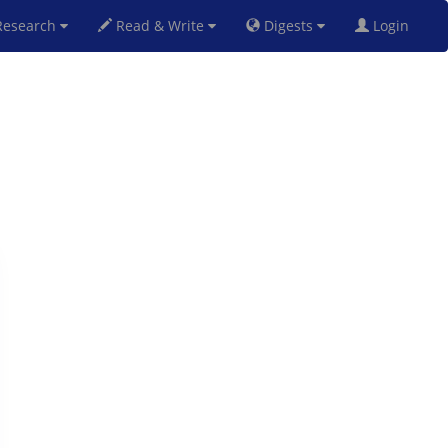
esearch
Read & Write
Digests
Login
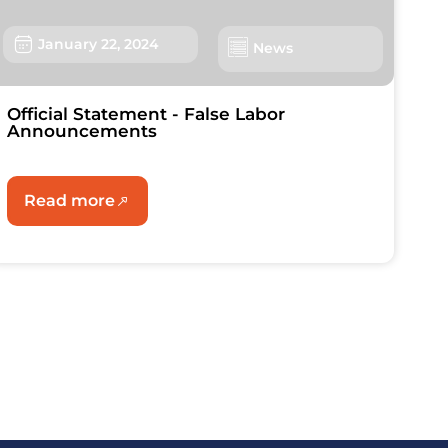
January 22, 2024
News
Official Statement - False Labor
Announcements
Read more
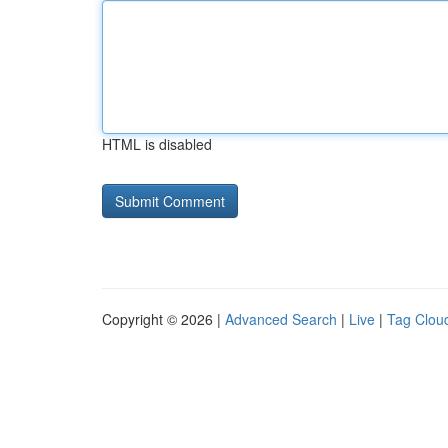
HTML is disabled
Copyright © 2026 |
Advanced Search
|
Live
|
Tag Clou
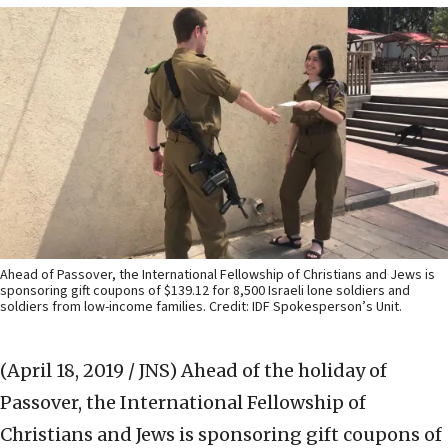
Ahead of Passover, the International Fellowship of Christians and Jews is
sponsoring gift coupons of $139.12 for 8,500 Israeli lone soldiers and
soldiers from low-income families. Credit: IDF Spokesperson’s Unit.
(April 18, 2019 / JNS)
Ahead of the holiday of
Passover, the International Fellowship of
Christians and Jews is sponsoring gift coupons of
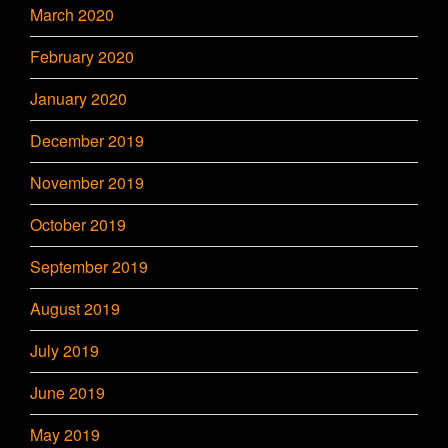
March 2020
February 2020
January 2020
December 2019
November 2019
October 2019
September 2019
August 2019
July 2019
June 2019
May 2019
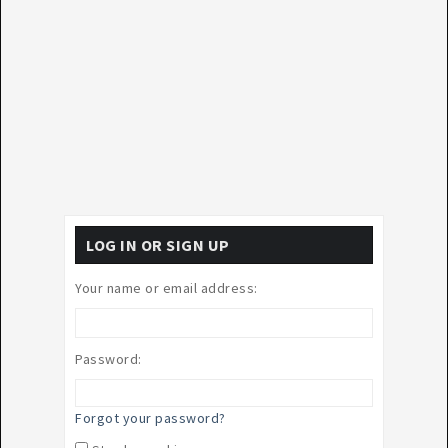
LOG IN OR SIGN UP
Your name or email address:
Password:
Forgot your password?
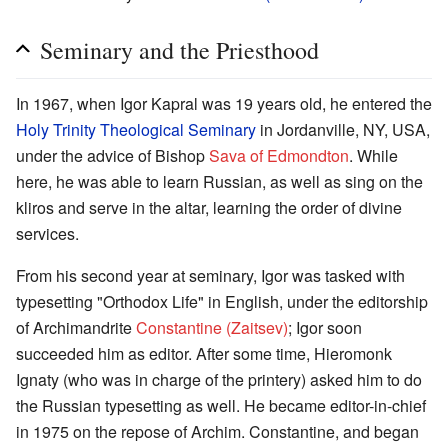
Seminary and the Priesthood
In 1967, when Igor Kapral was 19 years old, he entered the
Holy Trinity Theological Seminary
in Jordanville, NY, USA,
under the advice of Bishop
Sava of Edmondton
. While
here, he was able to learn Russian, as well as sing on the
kliros and serve in the altar, learning the order of divine
services.
From his second year at seminary, Igor was tasked with
typesetting "Orthodox Life" in English, under the editorship
of Archimandrite
Constantine (Zaitsev)
; Igor soon
succeeded him as editor. After some time, Hieromonk
Ignaty (who was in charge of the printery) asked him to do
the Russian typesetting as well. He became editor-in-chief
in 1975 on the repose of Archim. Constantine, and began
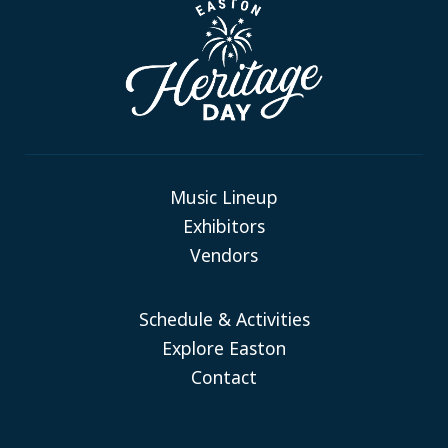
Music Lineup
Exhibitors
Vendors
Schedule & Activities
Explore Easton
Contact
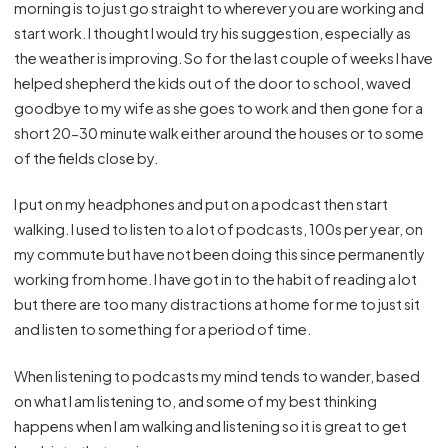
morning is to just go straight to wherever you are working and
start work. I thought I would try his suggestion, especially as
the weather is improving. So for the last couple of weeks I have
helped shepherd the kids out of the door to school, waved
goodbye to my wife as she goes to work and then gone for a
short 20-30 minute walk either around the houses or to some
of the fields close by.
I put on my headphones and put on a podcast then start
walking. I used to listen to a lot of podcasts, 100s per year, on
my commute but have not been doing this since permanently
working from home. I have got in to the habit of reading a lot
but there are too many distractions at home for me to just sit
and listen to something for a period of time.
When listening to podcasts my mind tends to wander, based
on what I am listening to, and some of my best thinking
happens when I am walking and listening so it is great to get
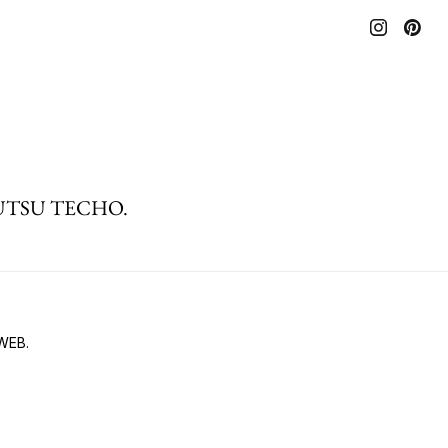
 BIJUTSU TECHO.
 WEB.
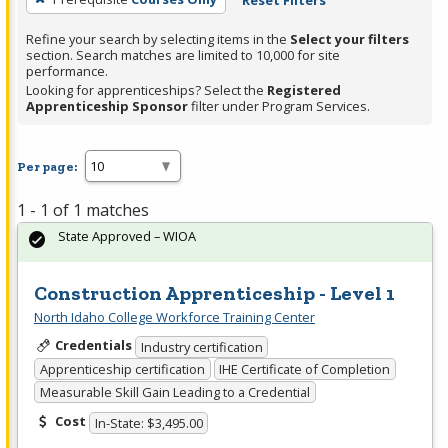
Reset Filters
Refine your search by selecting items in the
Select your filters
section. Search matches are limited to 10,000 for site
performance.
Looking for apprenticeships? Select the
Registered
Apprenticeship Sponsor
filter under Program Services.
Per page:
1 - 1 of 1 matches
State Approved – WIOA
Construction Apprenticeship - Level 1
North Idaho College Workforce Training Center
Credentials
Industry certification
Apprenticeship certification
IHE Certificate of Completion
Measurable Skill Gain Leading to a Credential
Cost
In-State: $3,495.00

TASK ITEM. Take the lines from the one that contains "on what I am" down to the last line of the listing above, both included, and set them down exactly, leaving out pictures.

ANSWER FOR THE TASK.
on what I am listening to, and some of my best thinking
happens when I am walking and listening so it is great to get
 BIJUTSU TECHO.
 WEB.
Reset Filters
Refine your search by selecting items in the
Select your filters
section. Search matches are limited to 10,000 for site
performance.
Looking for apprenticeships? Select the
Registered
Apprenticeship Sponsor
filter under Program Services.
Per page:
1 - 1 of 1 matches
State Approved – WIOA
Construction Apprenticeship - Level 1
North Idaho College Workforce Training Center
Credentials
Industry certification
Apprenticeship certification
IHE Certificate of Completion
Measurable Skill Gain Leading to a Credential
Cost
In-State: $3,495.00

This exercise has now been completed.